■ Required work: If a line in the records contains the string "lines", show that line.

■ Records shown:

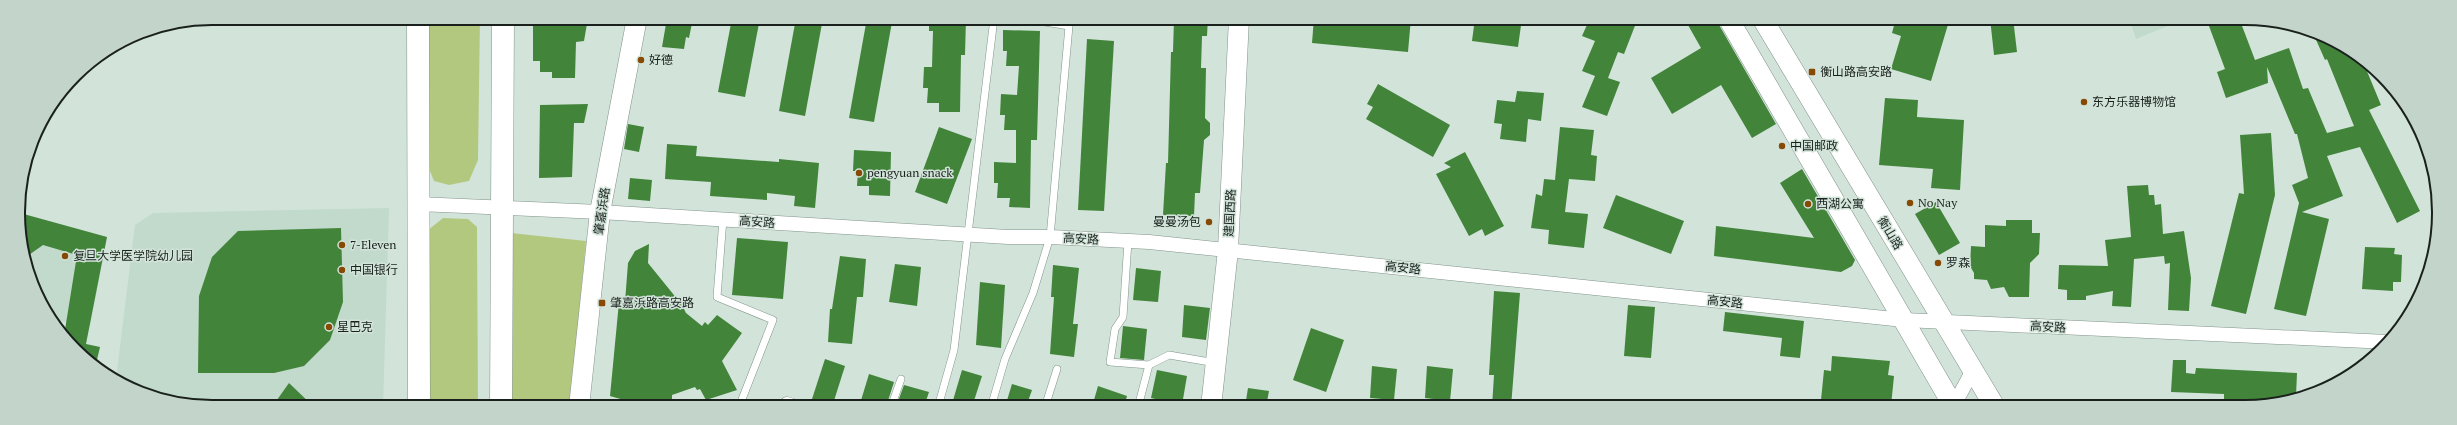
<svg xmlns="http://www.w3.org/2000/svg" width="2457" height="425" font-family="'PT Serif','Noto Sans SC',serif">
<style>
.built{fill:#c1dacb}
.green{fill:#b3c87f}
.building{fill:#42843a}
.lines{fill:none;stroke-linecap:round;stroke-linejoin:round}
.lane-casing{stroke:#82938a;stroke-width:8}
.street-casing{stroke:#82938a;stroke-width:15}
.secondary-casing{stroke:#82938a;stroke-width:21}
.primary-casing{stroke:#82938a;stroke-width:23}
.lane{stroke:#fff;stroke-width:7}
.street{stroke:#fff;stroke-width:14}
.secondary{stroke:#fff;stroke-width:20}
.primary{stroke:#fff;stroke-width:22}
.poi-dot{fill:#864a04;stroke:#d2e4da;stroke-width:1.5}
.labels{text-anchor:middle;stroke-width:3;stroke-linejoin:round;paint-order:stroke}
.poi-label{font-size:12px;fill:#1a211d;stroke:#d2e4da;text-anchor:start}
.street-label{font-size:12px;fill:#1a211d;stroke:#d2e4da}
.rim{fill:none;stroke:#1a211d;stroke-width:2}
</style>
<rect width="100%" height="100%" fill="#d2e4da"/>
<g class="built">
<polygon points="2129,18 2187,18 2136,39"/>
<polygon points="389,208 383,407 200,407 127,387 116,379 135,225 153,213"/>
<polygon points="20,213 107,237 90,327 54,320 28,275"/>
</g>
<g class="green">
<polygon points="428,18 480,18 478,160 469,181 449,185 434,181 426,161"/>
<polygon points="443,218 468,219 477,227 478,407 429,407 427,231"/>
<polygon points="511,233 586,241 570,407 508,407"/>
</g>
<g class="building">
<polygon points="533,18 588,18 584,41 576,42 575,78 552,78 552,72 540,72 540,61 533,61"/>
<polygon points="667,18 693,18 689,38 686,37 684,49 662,47"/>
<polygon points="732,18 760,18 745,97 718,92"/>
<polygon points="796,18 823,18 805,116 779,111"/>
<polygon points="867,18 892,22 874,122 849,118"/>
<polygon points="929,18 966,18 965,55 961,55 960,112 939,112 939,103 927,103 928,88 923,88 924,67 932,67 933,31 929,31"/>
<polygon points="1174,18 1208,18 1207,36 1202,36 1201,68 1206,68 1205,118 1210,123 1210,135 1204,140 1200,193 1195,193 1194,216 1163,215 1166,163 1168,163 1171,52 1173,52"/>
<polygon points="1314,18 1411,18 1408,52 1312,43"/>
<polygon points="1475,18 1522,18 1518,47 1472,41"/>
<polygon points="1590,18 1638,18 1624,54 1618,52 1608,78 1620,82 1607,116 1582,107 1595,76 1582,71 1595,41 1582,36"/>
<polygon points="1684,18 1715,18 1776,124 1752,138 1721,85 1672,114 1651,78 1701,48"/>
<polygon points="1896,18 1950,18 1931,81 1891,69 1901,36 1892,33"/>
<polygon points="1990,18 2013,18 2017,52 1994,55"/>
<polygon points="2206,18 2239,18 2255,60 2289,48 2303,89 2308,88 2327,133 2354,126 2327,59 2325,60 2313,33 2331,38 2364,64 2381,105 2369,110 2420,211 2397,223 2360,147 2327,156 2343,196 2302,212 2329,219 2306,316 2274,309 2299,203 2292,185 2308,178 2297,134 2295,134 2267,67 2268,83 2226,98 2217,72 2225,69"/>
<polygon points="1003,30 1040,31 1037,140 1031,140 1030,208 1009,207 1010,198 997,198 998,183 994,183 994,162 1016,163 1016,130 1004,130 1005,115 1000,115 1001,94 1017,95 1019,66 1006,66 1007,51 1003,51"/>
<polygon points="1087,39 1114,41 1104,211 1078,210"/>
<polygon points="1378,84 1450,125 1433,157 1366,119 1373,107 1367,104"/>
<polygon points="1517,91 1544,93 1541,121 1528,119 1526,142 1500,139 1502,124 1494,123 1497,100 1515,102"/>
<polygon points="1885,98 1918,100 1917,117 1964,120 1960,190 1931,188 1933,169 1879,165"/>
<polygon points="588,104 584,123 574,123 572,177 539,178 540,105"/>
<polygon points="628,124 644,127 639,152 624,149"/>
<polygon points="939,127 972,139 947,204 915,192"/>
<polygon points="1560,127 1594,130 1591,155 1597,156 1595,181 1569,179 1565,212 1588,214 1584,248 1548,244 1549,230 1531,228 1536,194 1542,196 1544,179 1555,180"/>
<polygon points="2271,133 2275,195 2246,314 2211,306 2239,193 2244,194 2240,135"/>
<polygon points="667,144 697,146 696,156 779,162 779,159 819,163 815,208 794,206 795,196 767,193 767,200 710,196 711,182 665,179"/>
<polygon points="854,150 891,152 890,196 869,195 869,186 857,186 858,171 853,171"/>
<polygon points="1465,152 1504,226 1485,236 1482,229 1469,236 1436,174 1451,167 1444,163"/>
<polygon points="1802,169 1855,260 1852,266 1841,272 1714,256 1716,226 1814,238 1780,183"/>
<polygon points="630,178 652,180 650,201 628,199"/>
<polygon points="2148,185 2149,195 2154,195 2155,205 2161,204 2163,234 2184,231 2191,278 2189,311 2168,310 2170,263 2165,264 2164,256 2134,259 2131,307 2112,306 2113,291 2086,296 2086,300 2067,300 2067,290 2058,289 2059,265 2108,266 2105,240 2131,237 2127,186"/>
<polygon points="1616,195 1684,221 1671,254 1603,228"/>
<polygon points="1936,202 1960,243 1939,255 1915,214"/>
<polygon points="20,213 107,237 86,344 100,347 96,364 66,341 64,336 77,255 43,245 26,257"/>
<polygon points="2006,220 2032,220 2032,233 2040,233 2039,254 2030,263 2029,297 2009,297 2004,287 1991,289 1987,280 1974,279 1974,273 1970,266 1971,246 1985,247 1985,225 2006,226"/>
<polygon points="341,228 343,302 330,340 304,366 274,373 198,373 199,296 212,257 238,231"/>
<polygon points="737,238 788,242 783,299 732,295"/>
<polygon points="649,244 648,263 682,305 686,313 702,326 705,322 708,325 717,315 742,333 722,361 737,390 706,400 700,389 697,390 695,387 672,395 672,407 648,407 610,396 619,302 625,302 628,263 635,251"/>
<polygon points="2365,247 2395,248 2394,254 2402,255 2401,282 2393,282 2393,291 2362,289"/>
<polygon points="840,256 866,259 863,297 857,297 852,344 828,342 830,309 832,309"/>
<polygon points="895,264 921,267 917,306 889,302"/>
<polygon points="1053,265 1079,268 1073,324 1078,324 1074,357 1050,354 1054,297 1051,297"/>
<polygon points="1136,268 1161,271 1158,302 1133,300"/>
<polygon points="980,282 1005,285 1001,348 976,345"/>
<polygon points="1494,291 1520,293 1511,407 1492,407 1494,375 1489,375"/>
<polygon points="1184,305 1210,308 1206,340 1182,337"/>
<polygon points="1628,305 1655,307 1651,358 1624,356"/>
<polygon points="1725,312 1804,321 1800,358 1780,356 1782,338 1723,331"/>
<polygon points="1123,326 1147,329 1144,360 1120,358"/>
<polygon points="1311,328 1344,340 1326,392 1293,380"/>
<polygon points="1832,356 1890,361 1888,375 1894,376 1891,406 1826,407 1826,401 1821,400 1824,370 1831,371"/>
<polygon points="825,359 845,366 832,407 812,399"/>
<polygon points="2173,360 2186,360 2186,373 2195,374 2196,368 2297,373 2296,396 2272,403 2224,400 2224,394 2171,392"/>
<polygon points="1372,366 1397,369 1394,400 1370,398"/>
<polygon points="1427,366 1453,369 1450,401 1425,398"/>
<polygon points="962,370 982,376 972,407 951,407"/>
<polygon points="1157,370 1187,376 1182,405 1151,398"/>
<polygon points="869,374 894,382 886,407 859,407"/>
<polygon points="289,383 314,407 272,407"/>
<polygon points="1012,384 1032,390 1026,407 1005,407"/>
<polygon points="904,385 929,392 924,407 896,407"/>
<polygon points="1098,386 1127,396 1124,407 1092,407"/>
<polygon points="1248,388 1269,391 1266,407 1245,407"/>
</g>
<g class="lines">
<defs>
<g id="lane">
<polyline points="723,219 717,297 773,320 739,407"/>
<polyline points="1128,241 1123,317 1115,329 1110,362 1149,365 1169,355 1216,363"/>
<polyline points="891,407 901,379"/>
<polyline points="938,407 954,350 994,18"/>
<polyline points="991,407 1005,359 1033,293 1050,237 1069,26 1021,18"/>
<polyline points="1045,407 1057,369"/>
<polyline points="1138,407 1149,365"/>
</g>
<g id="street">
<polyline points="418,204 600,212 1008,237 1050,237 1149,242 1904,320 2388,342"/>
<polyline points="787,404 796,407"/>
<polyline points="1953,407 1973,370"/>
</g>
<g id="secondary">
<polyline points="1728,18 1954,407"/>
<polyline points="1762,18 1995,407"/>
<polyline points="579,407 600,212 637,18"/>
<polyline points="1211,407 1228,250 1239,18"/>
</g>
<g id="primary">
<polyline points="418,18 419,407"/>
<polyline points="501,407 503,18"/>
</g>
</defs>
<use href="#lane" class="lane-casing"/>
<use href="#street" class="street-casing"/>
<use href="#secondary" class="secondary-casing"/>
<use href="#primary" class="primary-casing"/>
<use href="#lane" class="lane"/>
<use href="#street" class="street"/>
<use href="#secondary" class="secondary"/>
<use href="#primary" class="primary"/>
</g>
<g class="poi-dot">
<circle cx="641" cy="60" r="4"/>
<rect x="1808" y="68" width="8" height="8" rx="2"/>
<circle cx="2084" cy="102" r="4"/>
<circle cx="1782" cy="146" r="4"/>
<circle cx="859" cy="173" r="4"/>
<circle cx="1910" cy="203" r="4"/>
<circle cx="1808" cy="204" r="4"/>
<circle cx="1209" cy="222" r="4"/>
<circle cx="342" cy="245" r="4"/>
<circle cx="65" cy="256" r="4"/>
<circle cx="1938" cy="263" r="4"/>
<circle cx="342" cy="270" r="4"/>
<rect x="598" y="299" width="8" height="8" rx="2"/>
<circle cx="329" cy="327" r="4"/>
</g>
<g class="labels">
<g class="poi-label">
<text x="649" y="64">好德</text>
<text x="1820" y="76">衡山路高安路</text>
<text x="2092" y="106">东方乐器博物馆</text>
<text x="1790" y="150">中国邮政</text>
<text x="867" y="177">pengyuan snack</text>
<text x="1918" y="207">No Nay</text>
<text x="1816" y="208">西湖公寓</text>
<text x="1201" y="226" text-anchor="end">曼曼汤包</text>
<text x="350" y="249">7-Eleven</text>
<text x="73" y="260">复旦大学医学院幼儿园</text>
<text x="1946" y="267">罗森</text>
<text x="350" y="274">中国银行</text>
<text x="610" y="307">肇嘉浜路高安路</text>
<text x="337" y="331">星巴克</text>
</g>
<g class="street-label">
<text transform="translate(602 211) rotate(-82)" y="4">肇嘉浜路</text>
<text transform="translate(1230 213) rotate(-87)" y="4">建国西路</text>
<text transform="translate(757 222) rotate(4)" y="4">高安路</text>
<text transform="translate(1890 233) rotate(59)" y="4">衡山路</text>
<text transform="translate(1081 239) rotate(3)" y="4">高安路</text>
<text transform="translate(1403 268) rotate(6)" y="4">高安路</text>
<text transform="translate(1725 302) rotate(6)" y="4">高安路</text>
<text transform="translate(2048 327) rotate(3)" y="4">高安路</text>
</g>
</g>
<path d="M0 0H2457V425H0ZM212 25H2245A187 187 0 0 1 2432 212V213A187 187 0 0 1 2245 400H212A187 187 0 0 1 25 213V212A187 187 0 0 1 212 25Z" fill="#c3d4cb" fill-rule="evenodd"/>
<path class="rim" d="M212 25H2245A187 187 0 0 1 2432 212V213A187 187 0 0 1 2245 400H212A187 187 0 0 1 25 213V212A187 187 0 0 1 212 25Z"/>
</svg>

■ Solution to this task:
.lines{fill:none;stroke-linecap:round;stroke-linejoin:round}
<g class="lines">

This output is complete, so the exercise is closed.